Corporate vs Political: Who Has The Most Power?

In evaluating the question, corporate vs political: who has the most power? I would point to the fact that for the individual working for a corporate entity, it is his, or her, corporate bosses that control far more of that individual’s life. The corporation becomes the tribe that the individual belongs to and tribal affiliations are far stronger than political persuasions; which only flair up every four or five years. Political power is the more overt form of power; it is widely discussed in the media, and those who choose to be part of the political process vote for their representatives at election time. Corporate power is assumed and far more covert in its influence and control over the individual who works for a particular corporation.
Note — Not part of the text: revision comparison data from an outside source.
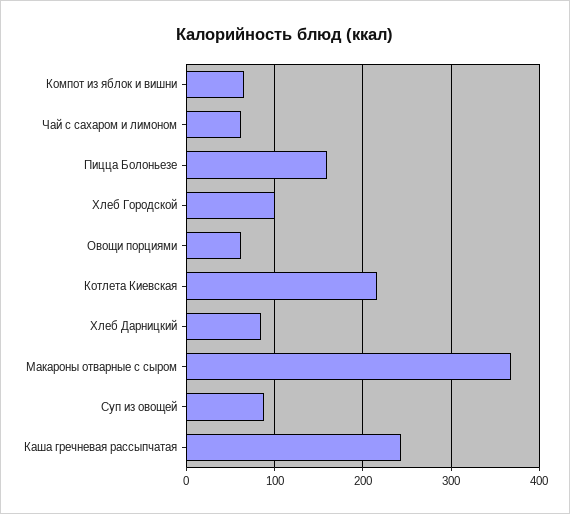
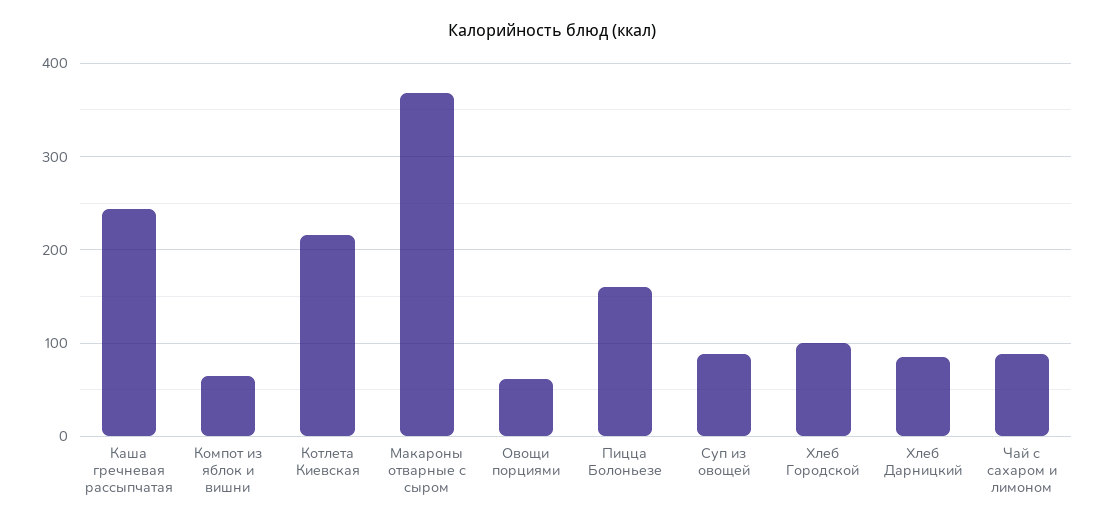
  {
    "Компот из яблок и вишни": 70,
-   "Чай с сахаром и лимоном": 60,
+   "Чай с сахаром и лимоном": 90,
    "Пицца Болоньезе": 160,
    "Хлеб Городской": 100,
    "Овощи порциями": 60,
    "Котлета Киевская": 220,
    "Хлеб Дарницкий": 90,
    "Макароны отварные с сыром": 370,
    "Суп из овощей": 90,
    "Каша гречневая рассыпчатая": 240
  }

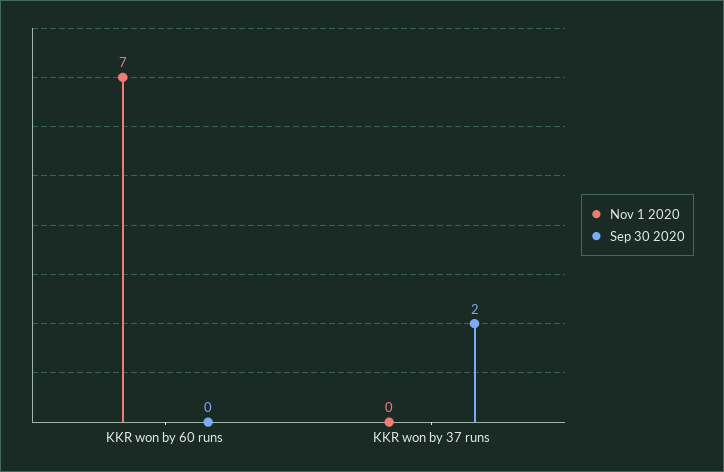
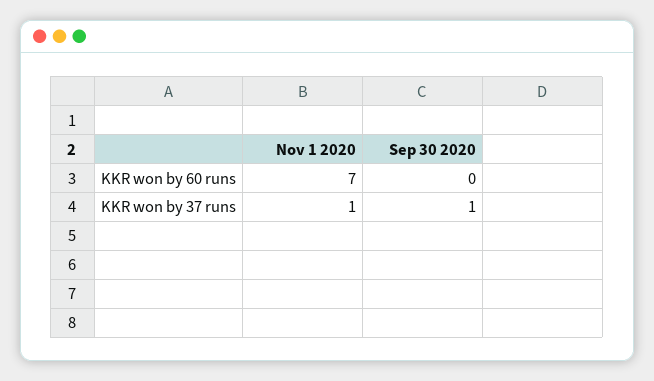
  {
    "Nov 1 2020": {
      "KKR won by 60 runs": 7,
-     "KKR won by 37 runs": 0
+     "KKR won by 37 runs": 1
    },
    "Sep 30 2020": {
      "KKR won by 60 runs": 0,
-     "KKR won by 37 runs": 2
+     "KKR won by 37 runs": 1
    }
  }

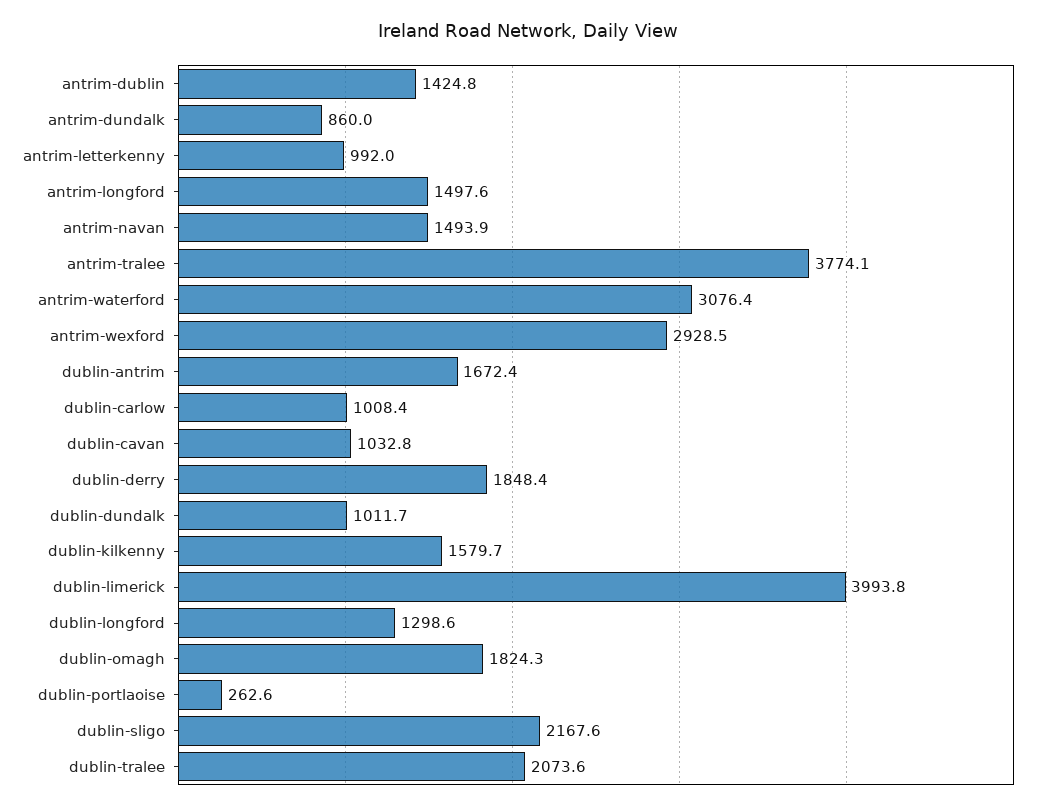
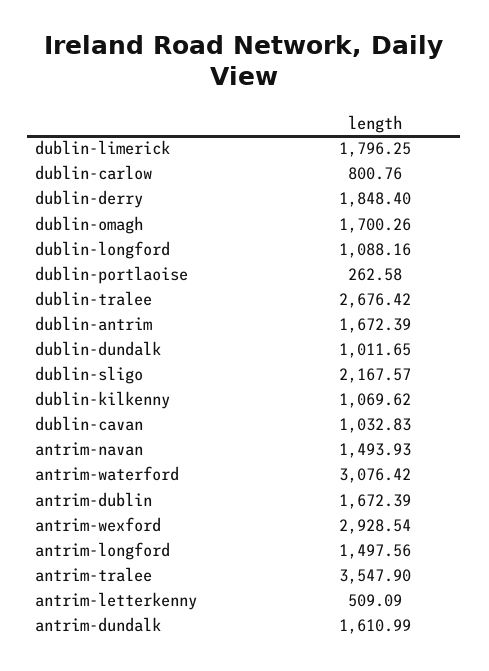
  {
-   "antrim-dublin": 1424.8,
+   "antrim-dublin": 1672.39,
-   "antrim-dundalk": 860,
+   "antrim-dundalk": 1610.99,
-   "antrim-letterkenny": 992,
+   "antrim-letterkenny": 509.09,
    "antrim-longford": 1497.56,
    "antrim-navan": 1493.93,
-   "antrim-tralee": 3774.1,
+   "antrim-tralee": 3547.9,
    "antrim-waterford": 3076.42,
    "antrim-wexford": 2928.54,
    "dublin-antrim": 1672.39,
-   "dublin-carlow": 1008.4,
+   "dublin-carlow": 800.76,
    "dublin-cavan": 1032.83,
    "dublin-derry": 1848.4,
    "dublin-dundalk": 1011.65,
-   "dublin-kilkenny": 1579.7,
+   "dublin-kilkenny": 1069.62,
-   "dublin-limerick": 3993.8,
+   "dublin-limerick": 1796.25,
-   "dublin-longford": 1298.6,
+   "dublin-longford": 1088.16,
-   "dublin-omagh": 1824.3,
+   "dublin-omagh": 1700.26,
    "dublin-portlaoise": 262.58,
    "dublin-sligo": 2167.57,
-   "dublin-tralee": 2073.6
+   "dublin-tralee": 2676.42
  }

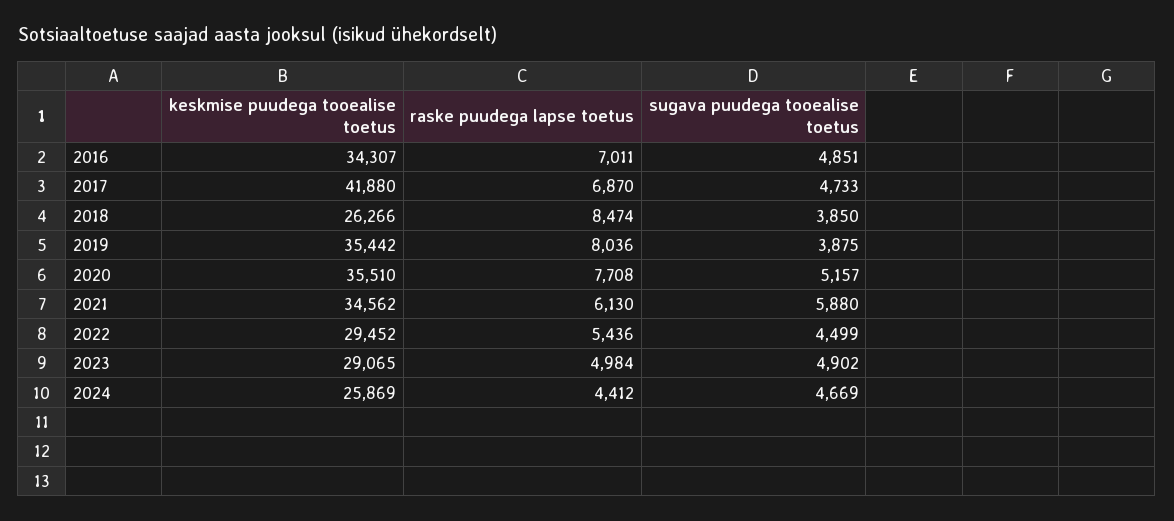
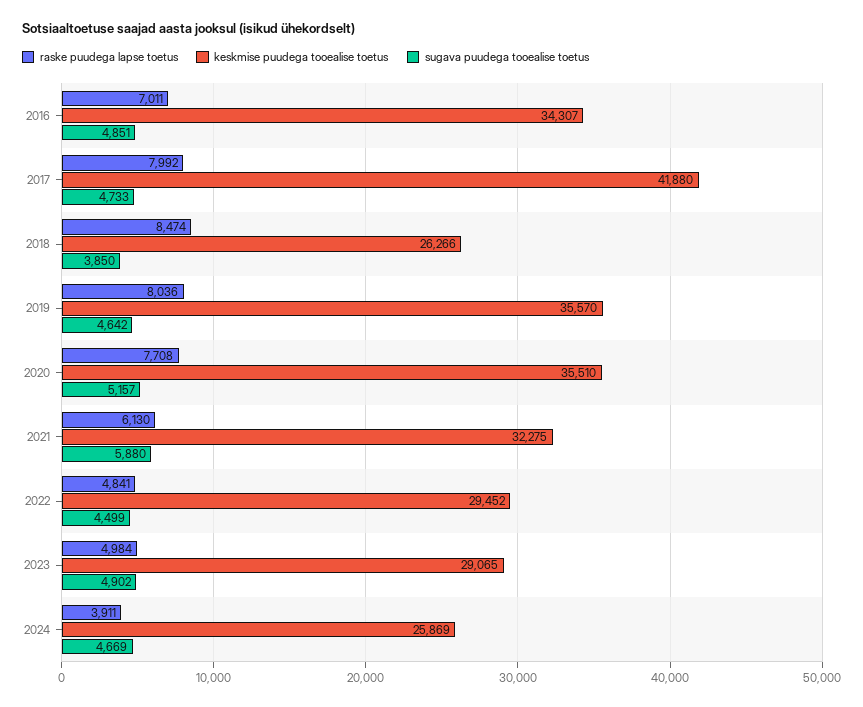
  {
    "keskmise puudega tooealise toetus": {
      "2016": 34307,
      "2017": 41880,
      "2018": 26266,
-     "2019": 35442,
+     "2019": 35570,
      "2020": 35510,
-     "2021": 34562,
+     "2021": 32275,
      "2022": 29452,
      "2023": 29065,
      "2024": 25869
    },
    "raske puudega lapse toetus": {
      "2016": 7011,
-     "2017": 6870,
+     "2017": 7992,
      "2018": 8474,
      "2019": 8036,
      "2020": 7708,
      "2021": 6130,
-     "2022": 5436,
+     "2022": 4841,
      "2023": 4984,
-     "2024": 4412
+     "2024": 3911
    },
    "sugava puudega tooealise toetus": {
      "2016": 4851,
      "2017": 4733,
      "2018": 3850,
-     "2019": 3875,
+     "2019": 4642,
      "2020": 5157,
      "2021": 5880,
      "2022": 4499,
      "2023": 4902,
      "2024": 4669
    }
  }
In the American political sphere, at this time, we see Donald Trump, a successful, high profile, corporate CEO appearing to win over the hearts and minds of American conservative voters. Is this a transmutation, or consolidation, of corporate power from the private sector to the public sector? Is corporate America flexing its muscles in the political realm in a highly overt way, after years of lobbying through the normal political channels? At the community level corporations exert power through campaign donations to elected representatives, through their market share, their influence over their employees and stock holders, and through paid lobbyists. Corporate influence is very persuasive throughout the US political system, and in most other western democratic forms of government. Corporate websites do not reflect this; they are smokescreens of demure behaviour in the digital realm.

Corporate vs Political: Who Has The Most Power?

In these capitalist, free enterprise, systems the individual is compelled to seek gainful employment to feed himself, or herself, and any family they may produce. Working for the man, which may in this day and age be a corporate entity, is first and foremost the most important allegiance owed. Ideas about state and country, except in times of national war, are secondary to the loyalty and fealty directly owed to their employer. Political power is overrated in most western democracies in terms of its influence over its constituents. Presidents and Congressmen are figureheads, when the real power handlers are the bosses and corporate leaders making the decisions that daily affect the lives of their workers, customers and stock holders.

The democratic system is an ideal that rarely delivers on its overblown promises and windbag filled media coverage. In all likelihood, if Donald Trump is elected President of the United States, he will have demonstrably less power than before he entered the race for the White House.